┌────────
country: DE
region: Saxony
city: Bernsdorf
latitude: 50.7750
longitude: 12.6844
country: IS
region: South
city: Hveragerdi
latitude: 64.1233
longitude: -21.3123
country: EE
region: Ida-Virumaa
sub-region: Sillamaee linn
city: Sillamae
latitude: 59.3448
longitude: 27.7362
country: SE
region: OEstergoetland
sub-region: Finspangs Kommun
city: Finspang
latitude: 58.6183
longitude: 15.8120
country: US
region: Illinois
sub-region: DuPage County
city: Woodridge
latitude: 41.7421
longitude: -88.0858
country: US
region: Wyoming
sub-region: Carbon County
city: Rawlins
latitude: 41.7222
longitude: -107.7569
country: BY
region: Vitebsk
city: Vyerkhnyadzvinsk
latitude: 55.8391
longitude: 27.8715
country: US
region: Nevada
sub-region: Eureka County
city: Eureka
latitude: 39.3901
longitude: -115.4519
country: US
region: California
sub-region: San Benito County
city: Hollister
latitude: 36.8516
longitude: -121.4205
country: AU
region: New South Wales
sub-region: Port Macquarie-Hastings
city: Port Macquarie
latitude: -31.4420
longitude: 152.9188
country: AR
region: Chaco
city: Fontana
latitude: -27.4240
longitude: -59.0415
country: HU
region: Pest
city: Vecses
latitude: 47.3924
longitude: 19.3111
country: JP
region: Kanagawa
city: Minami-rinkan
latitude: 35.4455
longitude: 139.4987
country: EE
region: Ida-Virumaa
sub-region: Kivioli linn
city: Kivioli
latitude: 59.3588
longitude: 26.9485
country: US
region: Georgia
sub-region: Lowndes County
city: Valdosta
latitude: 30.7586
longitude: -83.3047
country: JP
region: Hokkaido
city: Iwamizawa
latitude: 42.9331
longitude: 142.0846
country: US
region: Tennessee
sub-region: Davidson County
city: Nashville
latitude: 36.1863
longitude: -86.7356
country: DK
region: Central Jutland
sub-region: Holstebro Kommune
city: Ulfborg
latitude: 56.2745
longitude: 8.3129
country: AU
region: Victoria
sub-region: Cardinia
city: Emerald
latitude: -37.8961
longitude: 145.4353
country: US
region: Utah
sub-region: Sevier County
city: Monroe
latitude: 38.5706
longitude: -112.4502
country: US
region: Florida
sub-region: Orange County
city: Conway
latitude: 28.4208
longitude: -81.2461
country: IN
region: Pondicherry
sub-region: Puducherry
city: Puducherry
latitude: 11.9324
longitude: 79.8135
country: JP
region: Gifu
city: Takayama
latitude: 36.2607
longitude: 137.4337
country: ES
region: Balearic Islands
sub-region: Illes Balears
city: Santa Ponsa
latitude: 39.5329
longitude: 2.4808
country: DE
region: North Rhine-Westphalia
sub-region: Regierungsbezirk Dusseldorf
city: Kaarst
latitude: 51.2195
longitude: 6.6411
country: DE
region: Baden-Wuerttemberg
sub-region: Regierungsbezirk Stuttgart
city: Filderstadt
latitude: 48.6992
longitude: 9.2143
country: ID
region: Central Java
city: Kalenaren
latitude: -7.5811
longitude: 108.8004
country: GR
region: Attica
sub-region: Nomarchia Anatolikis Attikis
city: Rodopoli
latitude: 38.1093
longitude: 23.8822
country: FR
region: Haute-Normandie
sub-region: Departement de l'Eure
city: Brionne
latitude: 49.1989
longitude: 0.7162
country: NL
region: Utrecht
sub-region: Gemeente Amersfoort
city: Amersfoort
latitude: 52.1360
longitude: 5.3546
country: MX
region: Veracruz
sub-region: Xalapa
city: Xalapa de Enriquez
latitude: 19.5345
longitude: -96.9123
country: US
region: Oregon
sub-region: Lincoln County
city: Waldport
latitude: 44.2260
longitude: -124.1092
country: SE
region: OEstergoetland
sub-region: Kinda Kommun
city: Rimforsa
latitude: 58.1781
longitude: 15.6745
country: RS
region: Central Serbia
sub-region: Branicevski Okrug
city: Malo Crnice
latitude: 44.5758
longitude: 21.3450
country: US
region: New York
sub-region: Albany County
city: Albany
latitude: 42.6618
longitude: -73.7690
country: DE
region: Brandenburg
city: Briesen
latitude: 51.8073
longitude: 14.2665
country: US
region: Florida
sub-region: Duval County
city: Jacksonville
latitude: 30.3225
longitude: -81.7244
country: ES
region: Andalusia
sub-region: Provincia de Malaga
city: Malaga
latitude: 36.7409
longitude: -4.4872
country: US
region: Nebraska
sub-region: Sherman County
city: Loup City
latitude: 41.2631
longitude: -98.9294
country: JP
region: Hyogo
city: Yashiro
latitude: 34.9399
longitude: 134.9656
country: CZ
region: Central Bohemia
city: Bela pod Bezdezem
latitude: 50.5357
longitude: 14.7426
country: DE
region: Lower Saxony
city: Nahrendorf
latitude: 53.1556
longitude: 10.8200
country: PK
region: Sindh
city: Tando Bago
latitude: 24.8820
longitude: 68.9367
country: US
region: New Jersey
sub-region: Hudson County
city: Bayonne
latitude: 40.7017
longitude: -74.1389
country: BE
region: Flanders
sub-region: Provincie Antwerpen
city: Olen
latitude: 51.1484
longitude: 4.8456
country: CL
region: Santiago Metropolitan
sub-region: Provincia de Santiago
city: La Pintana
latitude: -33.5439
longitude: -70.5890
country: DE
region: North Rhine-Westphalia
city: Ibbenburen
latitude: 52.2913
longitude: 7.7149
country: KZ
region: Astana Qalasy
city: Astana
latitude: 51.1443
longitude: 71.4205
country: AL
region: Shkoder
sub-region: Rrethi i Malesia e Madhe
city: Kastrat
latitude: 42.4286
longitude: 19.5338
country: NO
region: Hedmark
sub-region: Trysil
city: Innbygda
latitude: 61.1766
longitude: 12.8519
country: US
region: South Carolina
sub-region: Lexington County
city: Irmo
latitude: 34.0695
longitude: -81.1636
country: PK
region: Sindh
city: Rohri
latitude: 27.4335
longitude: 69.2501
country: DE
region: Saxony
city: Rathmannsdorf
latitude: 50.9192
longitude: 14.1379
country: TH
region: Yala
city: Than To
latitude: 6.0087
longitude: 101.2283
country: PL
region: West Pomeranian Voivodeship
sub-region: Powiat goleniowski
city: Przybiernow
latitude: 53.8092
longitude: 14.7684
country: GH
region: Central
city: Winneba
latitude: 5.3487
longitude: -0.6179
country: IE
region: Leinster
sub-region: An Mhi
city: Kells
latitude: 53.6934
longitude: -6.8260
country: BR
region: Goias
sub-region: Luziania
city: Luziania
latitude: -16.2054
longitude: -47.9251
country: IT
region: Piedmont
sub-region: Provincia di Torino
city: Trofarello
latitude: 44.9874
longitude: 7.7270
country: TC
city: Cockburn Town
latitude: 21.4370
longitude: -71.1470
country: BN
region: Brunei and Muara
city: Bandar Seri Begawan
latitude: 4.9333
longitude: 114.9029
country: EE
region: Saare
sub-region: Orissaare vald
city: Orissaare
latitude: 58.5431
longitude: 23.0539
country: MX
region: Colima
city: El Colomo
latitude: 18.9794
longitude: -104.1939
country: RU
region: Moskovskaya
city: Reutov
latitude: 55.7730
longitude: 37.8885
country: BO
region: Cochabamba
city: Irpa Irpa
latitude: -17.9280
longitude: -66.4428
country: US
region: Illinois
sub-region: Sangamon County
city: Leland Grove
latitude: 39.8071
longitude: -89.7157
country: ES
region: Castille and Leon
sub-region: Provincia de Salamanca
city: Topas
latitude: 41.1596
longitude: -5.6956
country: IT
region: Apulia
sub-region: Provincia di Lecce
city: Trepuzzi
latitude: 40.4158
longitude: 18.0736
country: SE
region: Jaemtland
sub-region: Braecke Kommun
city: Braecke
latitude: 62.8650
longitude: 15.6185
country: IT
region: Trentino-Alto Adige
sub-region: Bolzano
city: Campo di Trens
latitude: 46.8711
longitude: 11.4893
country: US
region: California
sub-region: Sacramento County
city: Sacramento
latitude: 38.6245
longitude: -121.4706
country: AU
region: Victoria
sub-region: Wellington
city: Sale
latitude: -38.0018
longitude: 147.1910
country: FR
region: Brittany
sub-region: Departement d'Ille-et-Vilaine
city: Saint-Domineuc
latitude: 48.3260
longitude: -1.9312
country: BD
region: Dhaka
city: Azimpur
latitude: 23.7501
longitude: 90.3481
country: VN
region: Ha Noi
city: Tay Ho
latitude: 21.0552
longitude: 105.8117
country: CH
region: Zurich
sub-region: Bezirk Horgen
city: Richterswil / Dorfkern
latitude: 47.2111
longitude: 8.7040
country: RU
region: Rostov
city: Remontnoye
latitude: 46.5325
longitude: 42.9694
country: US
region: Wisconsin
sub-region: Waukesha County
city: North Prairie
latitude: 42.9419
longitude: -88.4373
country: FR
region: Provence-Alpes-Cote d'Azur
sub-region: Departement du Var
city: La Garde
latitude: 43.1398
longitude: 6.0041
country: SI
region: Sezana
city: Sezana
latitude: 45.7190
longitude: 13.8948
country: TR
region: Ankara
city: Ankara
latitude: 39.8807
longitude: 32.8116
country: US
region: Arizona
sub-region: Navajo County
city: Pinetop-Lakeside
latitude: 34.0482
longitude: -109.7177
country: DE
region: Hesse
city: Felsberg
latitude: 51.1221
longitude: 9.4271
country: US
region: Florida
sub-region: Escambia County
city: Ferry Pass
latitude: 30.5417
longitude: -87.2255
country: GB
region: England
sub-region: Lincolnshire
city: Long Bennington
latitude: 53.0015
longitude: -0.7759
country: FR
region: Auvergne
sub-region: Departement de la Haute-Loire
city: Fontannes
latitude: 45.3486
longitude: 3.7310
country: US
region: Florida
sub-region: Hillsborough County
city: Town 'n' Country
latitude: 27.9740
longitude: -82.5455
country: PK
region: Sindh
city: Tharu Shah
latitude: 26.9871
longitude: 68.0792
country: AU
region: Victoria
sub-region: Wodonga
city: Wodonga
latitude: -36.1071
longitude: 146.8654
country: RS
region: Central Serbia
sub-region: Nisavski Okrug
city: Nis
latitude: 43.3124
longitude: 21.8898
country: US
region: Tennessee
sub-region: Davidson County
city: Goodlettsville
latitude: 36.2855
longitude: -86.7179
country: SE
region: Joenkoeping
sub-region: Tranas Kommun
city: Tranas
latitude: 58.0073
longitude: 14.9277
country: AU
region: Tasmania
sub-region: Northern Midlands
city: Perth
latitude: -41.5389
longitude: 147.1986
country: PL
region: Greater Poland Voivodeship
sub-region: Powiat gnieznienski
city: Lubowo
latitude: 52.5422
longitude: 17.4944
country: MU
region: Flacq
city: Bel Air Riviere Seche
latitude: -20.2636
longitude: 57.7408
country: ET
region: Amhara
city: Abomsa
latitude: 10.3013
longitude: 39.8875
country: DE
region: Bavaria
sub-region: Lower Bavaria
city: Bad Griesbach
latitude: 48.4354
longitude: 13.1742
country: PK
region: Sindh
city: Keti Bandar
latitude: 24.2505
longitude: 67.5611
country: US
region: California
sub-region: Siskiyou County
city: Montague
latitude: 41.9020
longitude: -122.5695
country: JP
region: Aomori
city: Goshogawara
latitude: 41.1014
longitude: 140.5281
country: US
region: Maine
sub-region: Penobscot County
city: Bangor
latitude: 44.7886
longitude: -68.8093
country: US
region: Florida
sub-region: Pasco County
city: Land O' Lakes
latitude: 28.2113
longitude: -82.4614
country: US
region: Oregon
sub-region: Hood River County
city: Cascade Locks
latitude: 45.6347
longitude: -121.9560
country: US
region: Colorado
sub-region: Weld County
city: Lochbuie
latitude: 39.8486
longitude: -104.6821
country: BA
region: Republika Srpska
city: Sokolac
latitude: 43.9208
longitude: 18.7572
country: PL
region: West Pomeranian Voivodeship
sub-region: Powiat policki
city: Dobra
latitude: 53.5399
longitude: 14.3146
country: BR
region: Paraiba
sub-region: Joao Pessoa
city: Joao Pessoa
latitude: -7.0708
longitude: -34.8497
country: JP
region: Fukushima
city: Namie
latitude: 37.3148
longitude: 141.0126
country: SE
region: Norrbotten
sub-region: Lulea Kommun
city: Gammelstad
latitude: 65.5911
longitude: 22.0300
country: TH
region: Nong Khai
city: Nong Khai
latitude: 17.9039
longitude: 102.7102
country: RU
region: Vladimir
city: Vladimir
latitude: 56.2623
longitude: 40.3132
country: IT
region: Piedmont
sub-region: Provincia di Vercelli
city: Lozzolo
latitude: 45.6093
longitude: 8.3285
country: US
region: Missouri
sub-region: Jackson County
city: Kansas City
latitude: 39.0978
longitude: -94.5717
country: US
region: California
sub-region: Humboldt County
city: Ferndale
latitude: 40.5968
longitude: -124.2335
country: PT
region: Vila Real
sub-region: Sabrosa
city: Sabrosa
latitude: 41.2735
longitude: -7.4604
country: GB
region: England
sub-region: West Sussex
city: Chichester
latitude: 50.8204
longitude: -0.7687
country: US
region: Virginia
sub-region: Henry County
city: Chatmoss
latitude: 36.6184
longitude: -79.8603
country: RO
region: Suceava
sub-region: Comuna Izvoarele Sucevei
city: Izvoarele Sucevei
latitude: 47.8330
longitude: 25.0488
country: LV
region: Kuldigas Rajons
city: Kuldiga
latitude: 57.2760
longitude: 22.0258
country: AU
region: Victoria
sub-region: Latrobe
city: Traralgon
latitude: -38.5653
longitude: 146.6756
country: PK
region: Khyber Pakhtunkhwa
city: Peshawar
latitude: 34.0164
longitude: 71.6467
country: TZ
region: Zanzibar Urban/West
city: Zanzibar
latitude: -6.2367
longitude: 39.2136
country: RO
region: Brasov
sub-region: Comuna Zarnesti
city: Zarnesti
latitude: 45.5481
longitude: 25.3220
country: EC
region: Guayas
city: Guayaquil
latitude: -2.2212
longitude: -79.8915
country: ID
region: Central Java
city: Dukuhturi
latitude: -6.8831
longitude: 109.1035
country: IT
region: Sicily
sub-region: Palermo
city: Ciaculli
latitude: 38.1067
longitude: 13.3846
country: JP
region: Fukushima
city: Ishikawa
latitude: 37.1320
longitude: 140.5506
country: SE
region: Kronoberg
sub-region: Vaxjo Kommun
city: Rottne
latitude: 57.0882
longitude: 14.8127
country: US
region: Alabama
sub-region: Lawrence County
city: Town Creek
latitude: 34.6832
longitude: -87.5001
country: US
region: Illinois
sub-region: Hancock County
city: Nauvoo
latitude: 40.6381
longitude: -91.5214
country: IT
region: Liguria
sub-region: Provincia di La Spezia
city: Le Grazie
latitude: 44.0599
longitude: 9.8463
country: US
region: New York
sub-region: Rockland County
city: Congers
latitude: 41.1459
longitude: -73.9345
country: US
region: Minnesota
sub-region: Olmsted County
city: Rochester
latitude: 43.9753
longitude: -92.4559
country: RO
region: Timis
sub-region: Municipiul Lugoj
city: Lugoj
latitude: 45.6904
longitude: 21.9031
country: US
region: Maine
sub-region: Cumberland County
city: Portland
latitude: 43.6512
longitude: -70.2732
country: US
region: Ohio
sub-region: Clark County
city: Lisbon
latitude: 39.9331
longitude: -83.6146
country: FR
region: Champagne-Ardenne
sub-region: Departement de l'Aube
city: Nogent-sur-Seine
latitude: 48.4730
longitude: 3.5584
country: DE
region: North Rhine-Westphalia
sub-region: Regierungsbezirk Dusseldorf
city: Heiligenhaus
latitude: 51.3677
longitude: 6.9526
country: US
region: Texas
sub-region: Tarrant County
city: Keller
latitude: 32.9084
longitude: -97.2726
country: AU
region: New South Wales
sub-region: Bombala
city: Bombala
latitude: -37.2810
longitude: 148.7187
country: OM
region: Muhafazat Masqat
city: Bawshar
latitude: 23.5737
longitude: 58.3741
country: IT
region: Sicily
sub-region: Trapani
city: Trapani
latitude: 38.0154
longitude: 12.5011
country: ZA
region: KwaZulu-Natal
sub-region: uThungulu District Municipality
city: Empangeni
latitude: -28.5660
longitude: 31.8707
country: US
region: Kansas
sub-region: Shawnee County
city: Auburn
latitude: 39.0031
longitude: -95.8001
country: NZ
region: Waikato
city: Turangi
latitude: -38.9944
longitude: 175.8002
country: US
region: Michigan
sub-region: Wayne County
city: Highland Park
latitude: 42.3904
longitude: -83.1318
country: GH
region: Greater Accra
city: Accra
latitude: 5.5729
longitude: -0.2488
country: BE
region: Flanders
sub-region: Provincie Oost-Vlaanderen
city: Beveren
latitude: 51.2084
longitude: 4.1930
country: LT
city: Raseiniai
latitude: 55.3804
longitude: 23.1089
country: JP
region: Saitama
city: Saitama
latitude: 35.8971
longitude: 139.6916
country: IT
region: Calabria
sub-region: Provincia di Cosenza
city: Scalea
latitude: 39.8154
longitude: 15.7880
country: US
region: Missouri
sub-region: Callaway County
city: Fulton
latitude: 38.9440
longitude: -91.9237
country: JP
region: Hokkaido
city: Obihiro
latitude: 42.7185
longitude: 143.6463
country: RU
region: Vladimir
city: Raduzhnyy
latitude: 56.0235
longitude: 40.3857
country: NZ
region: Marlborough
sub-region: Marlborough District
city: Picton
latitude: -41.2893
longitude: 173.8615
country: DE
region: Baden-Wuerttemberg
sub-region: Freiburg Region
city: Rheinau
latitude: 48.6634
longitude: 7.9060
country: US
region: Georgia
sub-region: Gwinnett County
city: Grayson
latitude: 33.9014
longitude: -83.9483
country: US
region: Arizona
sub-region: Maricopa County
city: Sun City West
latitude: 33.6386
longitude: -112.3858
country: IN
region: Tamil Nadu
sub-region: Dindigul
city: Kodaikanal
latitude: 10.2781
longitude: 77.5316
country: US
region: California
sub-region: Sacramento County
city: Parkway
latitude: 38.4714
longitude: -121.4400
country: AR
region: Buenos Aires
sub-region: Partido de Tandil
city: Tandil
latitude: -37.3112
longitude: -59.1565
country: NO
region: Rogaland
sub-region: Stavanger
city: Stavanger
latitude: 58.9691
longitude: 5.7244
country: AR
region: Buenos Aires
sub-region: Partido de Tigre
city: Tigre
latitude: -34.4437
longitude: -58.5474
└────────
Return the lines between the one holding "longitude: 90.3481" and the one holding "sub-region: Departement de la Haute-Loire", inclusive, with nothing changed.

longitude: 90.3481
country: VN
region: Ha Noi
city: Tay Ho
latitude: 21.0552
longitude: 105.8117
country: CH
region: Zurich
sub-region: Bezirk Horgen
city: Richterswil / Dorfkern
latitude: 47.2111
longitude: 8.7040
country: RU
region: Rostov
city: Remontnoye
latitude: 46.5325
longitude: 42.9694
country: US
region: Wisconsin
sub-region: Waukesha County
city: North Prairie
latitude: 42.9419
longitude: -88.4373
country: FR
region: Provence-Alpes-Cote d'Azur
sub-region: Departement du Var
city: La Garde
latitude: 43.1398
longitude: 6.0041
country: SI
region: Sezana
city: Sezana
latitude: 45.7190
longitude: 13.8948
country: TR
region: Ankara
city: Ankara
latitude: 39.8807
longitude: 32.8116
country: US
region: Arizona
sub-region: Navajo County
city: Pinetop-Lakeside
latitude: 34.0482
longitude: -109.7177
country: DE
region: Hesse
city: Felsberg
latitude: 51.1221
longitude: 9.4271
country: US
region: Florida
sub-region: Escambia County
city: Ferry Pass
latitude: 30.5417
longitude: -87.2255
country: GB
region: England
sub-region: Lincolnshire
city: Long Bennington
latitude: 53.0015
longitude: -0.7759
country: FR
region: Auvergne
sub-region: Departement de la Haute-Loire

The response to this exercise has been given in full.